▸ **Records to process**:
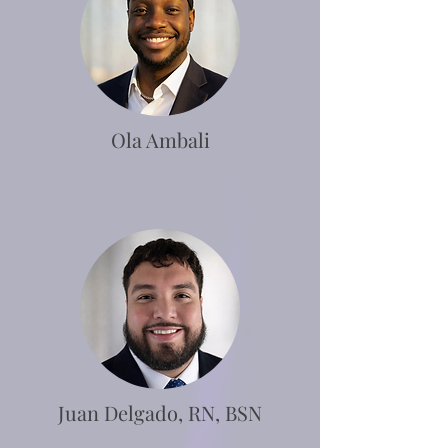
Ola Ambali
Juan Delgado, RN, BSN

* * *

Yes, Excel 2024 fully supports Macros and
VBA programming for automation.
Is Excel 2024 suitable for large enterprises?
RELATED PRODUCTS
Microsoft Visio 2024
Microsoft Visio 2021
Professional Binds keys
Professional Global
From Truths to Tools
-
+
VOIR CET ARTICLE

---

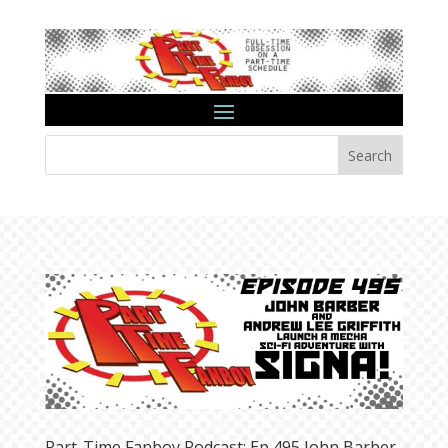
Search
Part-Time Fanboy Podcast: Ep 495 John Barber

▸ **Task description**:
Leave out every line above except those from the line with "Microsoft Visio 2024" up to and including the line with "VOIR CET ARTICLE", and copy those exactly.

▸ **Answer space**:
Microsoft Visio 2024
Microsoft Visio 2021
Professional Binds keys
Professional Global
From Truths to Tools
-
+
VOIR CET ARTICLE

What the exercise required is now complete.